When asked to tell why I do what I do, what makes me get up every morning, or why I bother to write this all down, I think of something as simple as that gesture of placing the last quince in the pie. Almost instinctual, a learned habit of looking at what’s around me, I enjoy the process of thinking how one added new element elevates this simple recipe found on a thousand sites and in as many kitchens this Thanksgiving season.
Making a recipe your own happens easily when you stock your kitchen with thoughtful products. Two of the four quince I bought at the market became part of a kale salad that John D. made when he was cheffing his way around my kitchen all last month. One quince got poached in a light syrup and has been steeping in the fridge; I will now add that to the some holiday chutney. And that last quince that I baked alongside the sweet potatoes added just enough perfumed plus to the filling. Other than using an already open 14 oz. can of condensed milk (with enough sugar for my taste) I add no additional sugar. What a happy accident!
The summer sweet potatoes and the quince, brightened with a squeeze of lemon, a splash of armagnac/vanilla extract (I make my own), and a couple farm fresh eggs were enough a perfect marriage. I added some fine cornmeal to the flour and butter to make a slightly more textured and nutty crust. Soon this pie was my own—inspired by tradition and elaborated by my own touch to create a dense rich dessert as festive as my table.
Although I didn’t ‘follow’ a recipe, I do make note of my ingredients.
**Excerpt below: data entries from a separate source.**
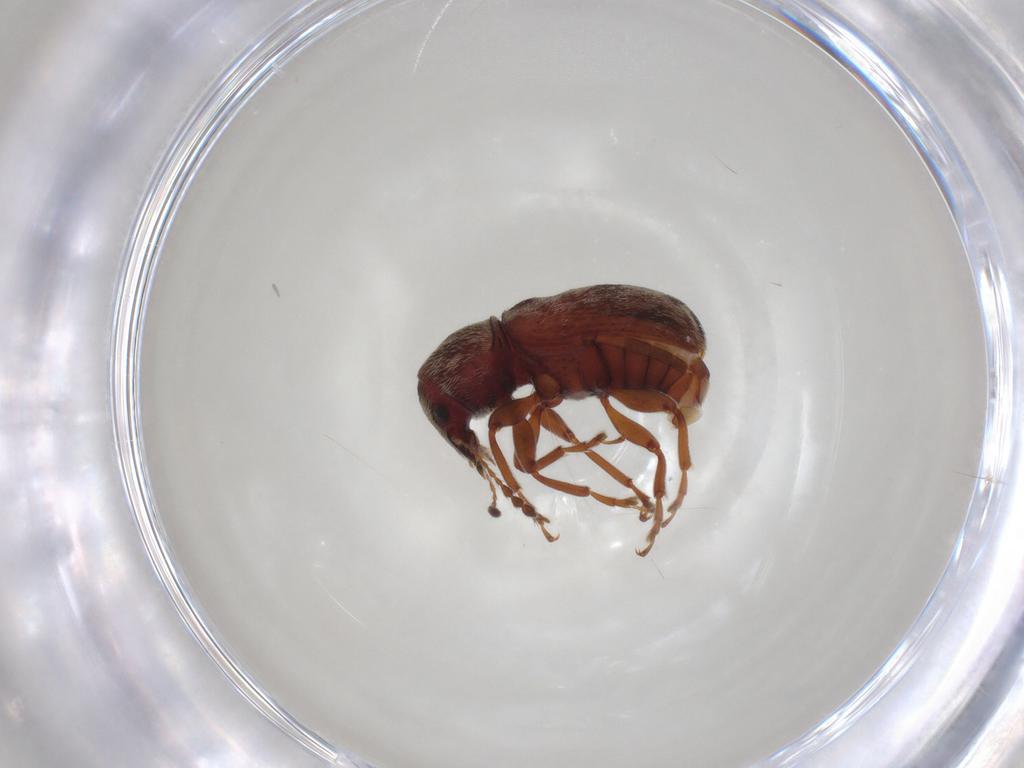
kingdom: Animalia
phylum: Arthropoda
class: Insecta
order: Coleoptera
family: Anthribidae
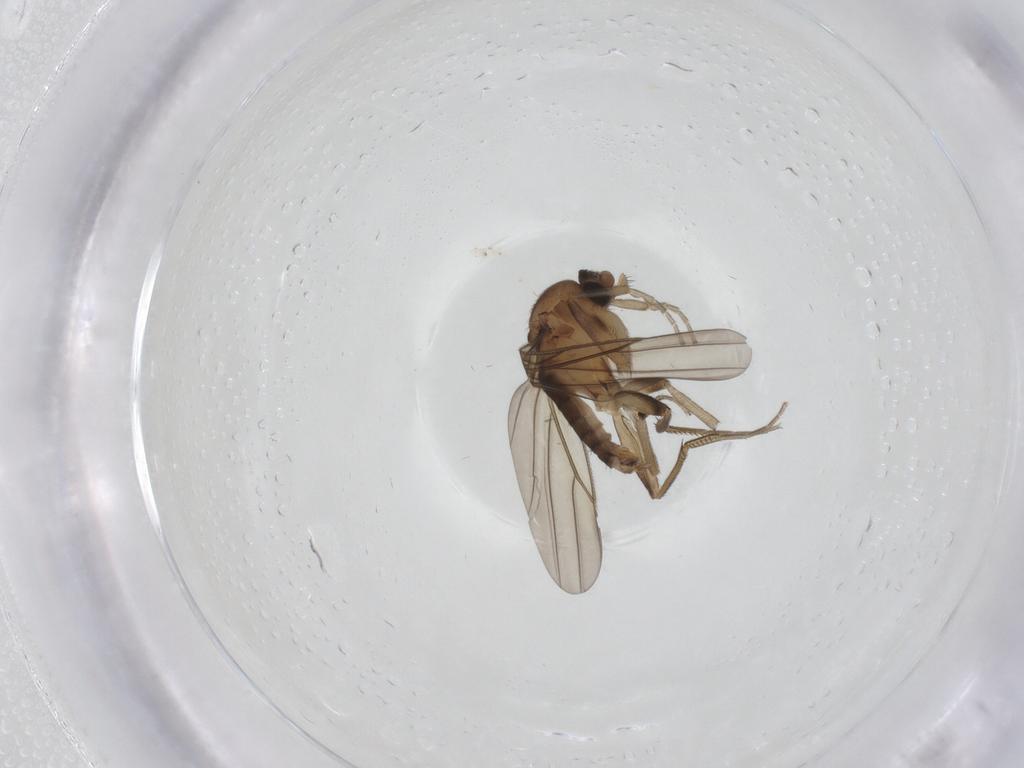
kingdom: Animalia
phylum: Arthropoda
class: Insecta
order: Diptera
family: Phoridae
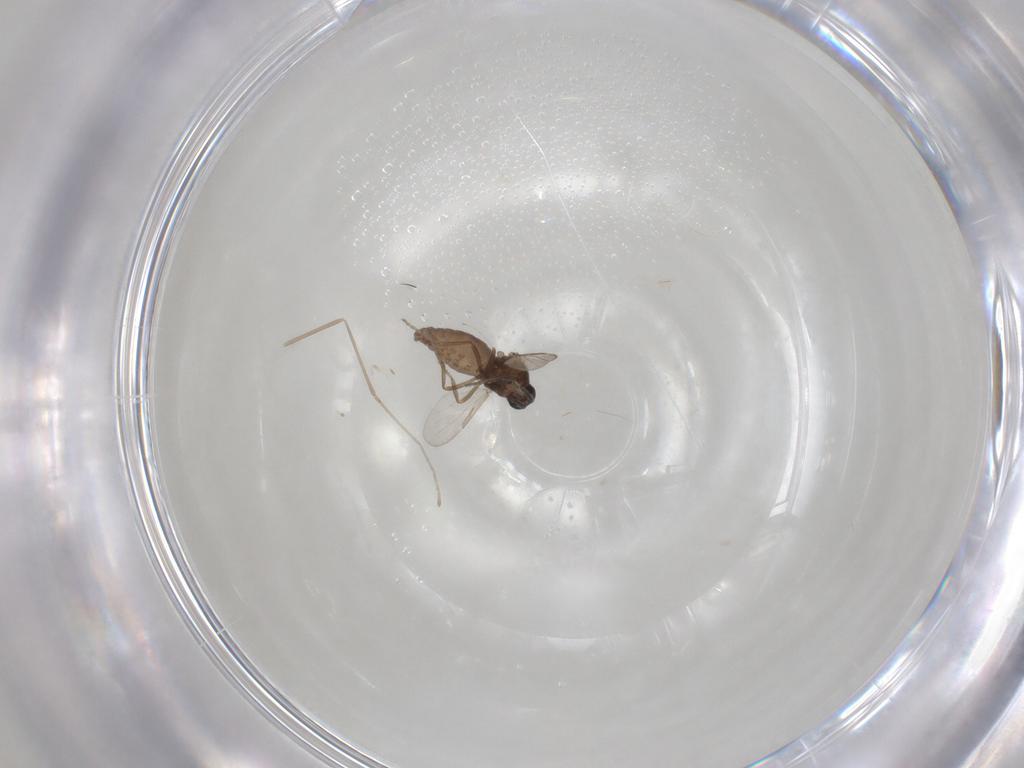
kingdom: Animalia
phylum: Arthropoda
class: Insecta
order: Diptera
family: Ceratopogonidae
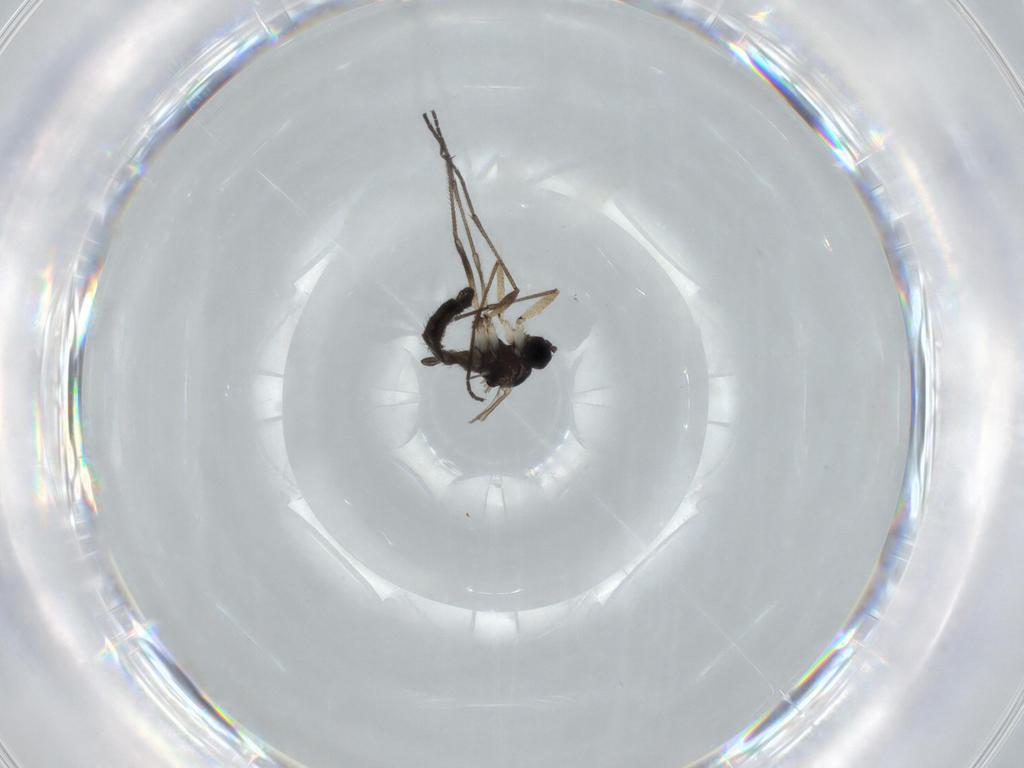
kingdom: Animalia
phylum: Arthropoda
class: Insecta
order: Diptera
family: Sciaridae
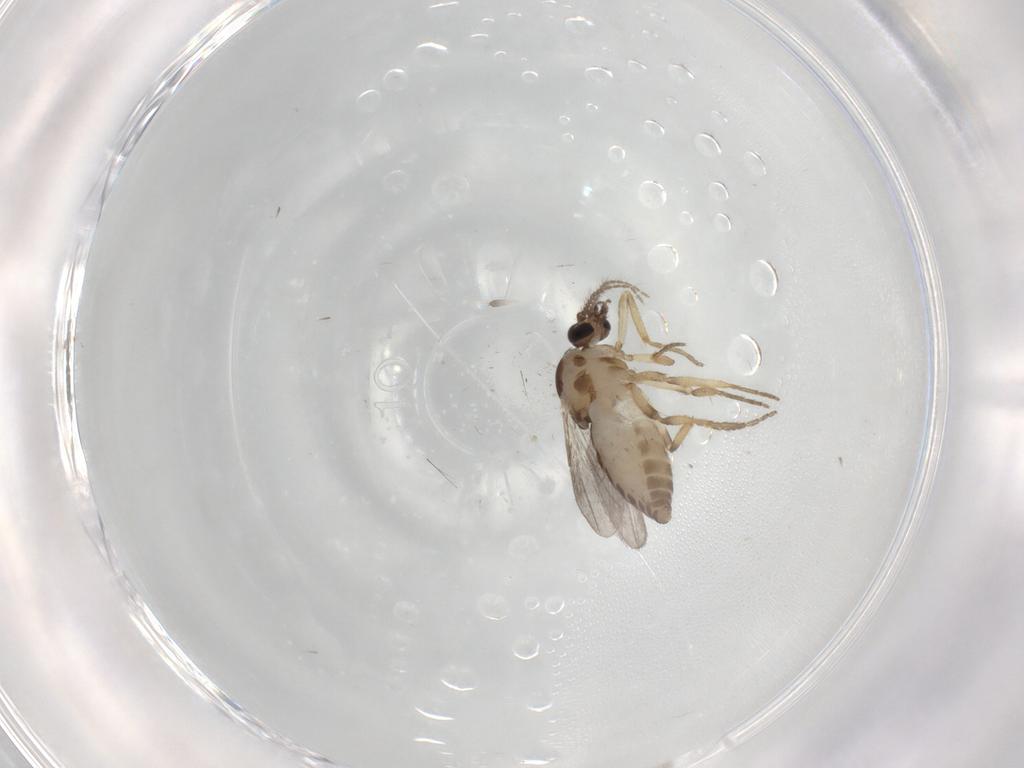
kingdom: Animalia
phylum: Arthropoda
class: Insecta
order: Diptera
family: Ceratopogonidae
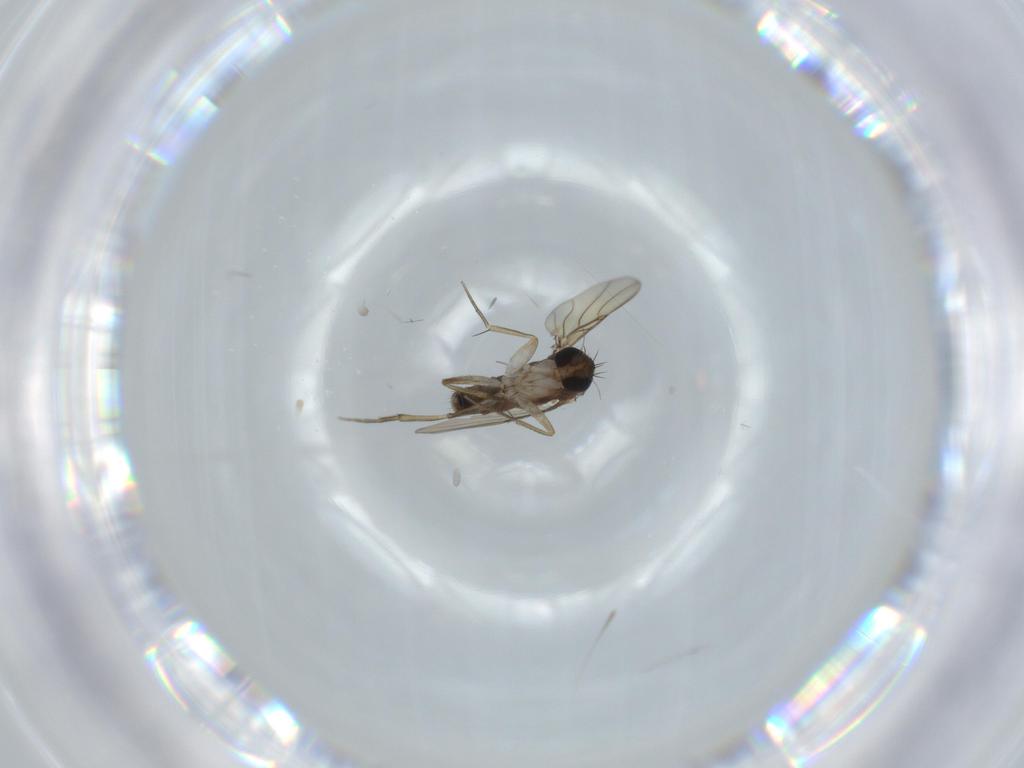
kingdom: Animalia
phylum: Arthropoda
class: Insecta
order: Diptera
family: Phoridae
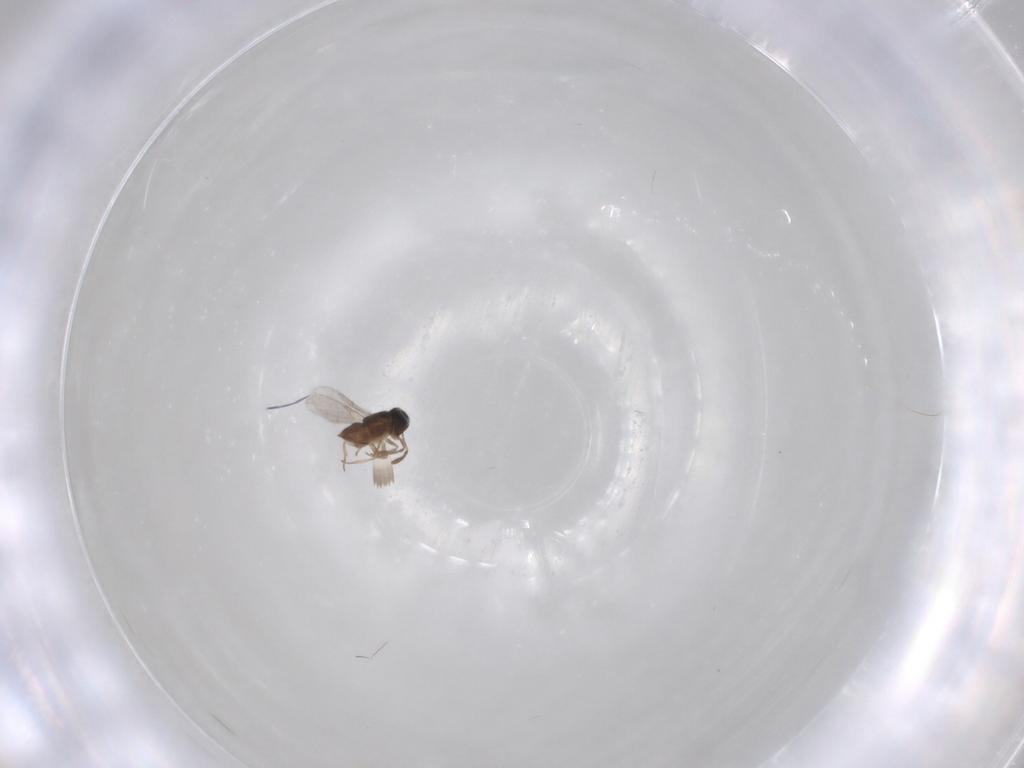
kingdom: Animalia
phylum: Arthropoda
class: Insecta
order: Hymenoptera
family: Encyrtidae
Give this a whirl and add your own touches!
Sweet Potato & Quince Pie
Recipe for one pie
All butter cornmeal crust:
150 gr all-purpose flour
100 gr fine cornmeal flour
125 sweet butter, torn into small pieces
a pinch of salt
1 egg for egg wash
Mix all the ingredients except the egg together, roll out, and place in a deep dish pie pan or terra cotta gratin pan like I use. Make a fluted edge high enough to hold the filling. Brush with egg wash and let dry while preparing the filling
Sweet Potato and Quince FIlling
sweet potatoes - two-3 very large potatoes- about 1.5 kilo or 3 lbs. Roasted until soft and peel removed
1 or 2 quince, apple, or pear. Roasted until soft and cored and peeled
1 can evaporated milk
2 tablespoons cornstarch
1 tablespoon of “The Secret” flavoring* or good vanilla extract
Mix all of the ingredients together and whisk or blend together until smooth.
Pour into pastry crust and bake in an moderate oven at 350’ for 45-55 min until the filling is set and barely jiggly. Let cool or refrigerate overnight, serve with whipped cream, ice cream, or crème fraîche. Enjoy and give thanks!
*Steep some vanilla beans in armagnac, add some rum, and orange flower water. Let sleep together for awhile. Eh Voila- Le Secret!